WHAT IS BEING ASKED ▸ Your answer should show every line of the material below that includes "practical".
*** Opening EXERCISE INPUT ***
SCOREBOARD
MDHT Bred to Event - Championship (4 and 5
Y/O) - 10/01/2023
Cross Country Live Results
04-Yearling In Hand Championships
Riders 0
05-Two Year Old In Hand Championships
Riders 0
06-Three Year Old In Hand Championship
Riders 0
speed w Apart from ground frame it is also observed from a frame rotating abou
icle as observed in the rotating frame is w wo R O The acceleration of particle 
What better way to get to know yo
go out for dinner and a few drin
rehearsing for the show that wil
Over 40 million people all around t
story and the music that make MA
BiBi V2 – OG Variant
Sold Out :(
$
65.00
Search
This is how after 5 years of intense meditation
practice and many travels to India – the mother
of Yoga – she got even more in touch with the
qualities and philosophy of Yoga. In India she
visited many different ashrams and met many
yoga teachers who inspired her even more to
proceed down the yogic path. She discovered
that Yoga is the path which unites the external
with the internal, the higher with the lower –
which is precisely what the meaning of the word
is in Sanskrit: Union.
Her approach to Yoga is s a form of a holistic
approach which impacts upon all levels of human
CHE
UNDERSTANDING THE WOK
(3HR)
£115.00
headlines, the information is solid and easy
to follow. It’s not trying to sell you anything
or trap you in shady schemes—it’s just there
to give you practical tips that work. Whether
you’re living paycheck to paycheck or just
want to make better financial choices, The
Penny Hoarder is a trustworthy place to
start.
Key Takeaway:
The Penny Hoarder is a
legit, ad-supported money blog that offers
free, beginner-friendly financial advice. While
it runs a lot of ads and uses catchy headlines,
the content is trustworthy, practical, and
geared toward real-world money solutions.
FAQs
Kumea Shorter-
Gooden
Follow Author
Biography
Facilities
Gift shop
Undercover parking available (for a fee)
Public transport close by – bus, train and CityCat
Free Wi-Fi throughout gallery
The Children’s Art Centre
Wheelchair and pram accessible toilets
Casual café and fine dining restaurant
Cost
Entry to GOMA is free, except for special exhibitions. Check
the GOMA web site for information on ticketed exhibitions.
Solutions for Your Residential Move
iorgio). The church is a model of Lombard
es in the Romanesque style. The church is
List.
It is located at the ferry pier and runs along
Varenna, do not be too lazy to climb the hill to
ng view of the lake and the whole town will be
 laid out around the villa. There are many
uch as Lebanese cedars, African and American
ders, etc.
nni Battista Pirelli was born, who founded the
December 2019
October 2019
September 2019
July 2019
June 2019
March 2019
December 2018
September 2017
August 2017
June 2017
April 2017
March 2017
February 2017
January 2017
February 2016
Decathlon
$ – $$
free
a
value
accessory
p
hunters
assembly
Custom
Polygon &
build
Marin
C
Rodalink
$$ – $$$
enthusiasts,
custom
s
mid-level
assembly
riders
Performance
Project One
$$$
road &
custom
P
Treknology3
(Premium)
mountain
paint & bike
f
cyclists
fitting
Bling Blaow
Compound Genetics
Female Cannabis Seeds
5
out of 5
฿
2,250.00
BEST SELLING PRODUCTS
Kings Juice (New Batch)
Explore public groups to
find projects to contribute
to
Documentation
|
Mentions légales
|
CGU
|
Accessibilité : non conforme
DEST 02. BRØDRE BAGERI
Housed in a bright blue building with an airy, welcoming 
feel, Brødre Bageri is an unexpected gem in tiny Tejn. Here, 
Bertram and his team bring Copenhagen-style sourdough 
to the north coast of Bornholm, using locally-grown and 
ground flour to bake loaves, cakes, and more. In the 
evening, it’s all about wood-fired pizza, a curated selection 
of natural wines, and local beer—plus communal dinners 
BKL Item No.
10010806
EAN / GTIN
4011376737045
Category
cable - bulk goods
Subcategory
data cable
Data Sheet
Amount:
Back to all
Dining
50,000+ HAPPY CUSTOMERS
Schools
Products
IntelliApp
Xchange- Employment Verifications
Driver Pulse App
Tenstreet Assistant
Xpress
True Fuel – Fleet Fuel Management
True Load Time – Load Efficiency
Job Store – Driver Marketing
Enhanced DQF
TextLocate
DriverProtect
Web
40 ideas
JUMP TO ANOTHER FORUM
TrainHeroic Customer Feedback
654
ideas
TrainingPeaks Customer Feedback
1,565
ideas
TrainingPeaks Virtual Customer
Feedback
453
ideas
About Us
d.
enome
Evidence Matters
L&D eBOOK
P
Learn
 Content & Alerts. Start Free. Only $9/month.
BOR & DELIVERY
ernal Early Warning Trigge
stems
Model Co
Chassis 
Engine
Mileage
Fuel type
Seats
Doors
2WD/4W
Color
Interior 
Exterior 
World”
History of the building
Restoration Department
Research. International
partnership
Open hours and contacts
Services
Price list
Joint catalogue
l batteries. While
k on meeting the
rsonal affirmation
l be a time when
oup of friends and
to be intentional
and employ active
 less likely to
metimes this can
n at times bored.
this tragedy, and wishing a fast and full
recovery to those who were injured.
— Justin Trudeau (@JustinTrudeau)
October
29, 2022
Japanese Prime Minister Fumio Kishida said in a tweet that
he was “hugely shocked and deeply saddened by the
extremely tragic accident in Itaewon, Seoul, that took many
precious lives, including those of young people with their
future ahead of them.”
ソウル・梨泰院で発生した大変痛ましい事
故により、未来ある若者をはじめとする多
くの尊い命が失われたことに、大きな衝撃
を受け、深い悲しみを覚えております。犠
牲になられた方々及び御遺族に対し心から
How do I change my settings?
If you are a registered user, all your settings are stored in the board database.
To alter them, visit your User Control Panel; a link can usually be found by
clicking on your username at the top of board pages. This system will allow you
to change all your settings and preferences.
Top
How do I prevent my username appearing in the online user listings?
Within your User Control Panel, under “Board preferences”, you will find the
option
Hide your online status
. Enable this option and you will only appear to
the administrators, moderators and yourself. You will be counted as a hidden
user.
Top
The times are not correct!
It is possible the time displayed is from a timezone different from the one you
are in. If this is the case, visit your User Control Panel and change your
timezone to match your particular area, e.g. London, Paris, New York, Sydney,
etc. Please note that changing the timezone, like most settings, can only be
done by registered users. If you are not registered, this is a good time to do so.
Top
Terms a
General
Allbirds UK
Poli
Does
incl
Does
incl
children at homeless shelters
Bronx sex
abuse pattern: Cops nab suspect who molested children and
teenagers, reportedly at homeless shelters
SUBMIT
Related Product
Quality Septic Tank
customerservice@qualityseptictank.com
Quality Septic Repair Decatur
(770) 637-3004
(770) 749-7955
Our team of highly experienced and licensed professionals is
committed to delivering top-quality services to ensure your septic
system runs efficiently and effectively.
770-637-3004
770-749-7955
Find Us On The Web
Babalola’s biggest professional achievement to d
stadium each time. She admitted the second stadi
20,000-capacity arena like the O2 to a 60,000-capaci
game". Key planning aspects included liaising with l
*** Closing EXERCISE INPUT ***
ANSWER FOR THIS EXERCISE ▸
to give you practical tips that work. Whether
the content is trustworthy, practical, and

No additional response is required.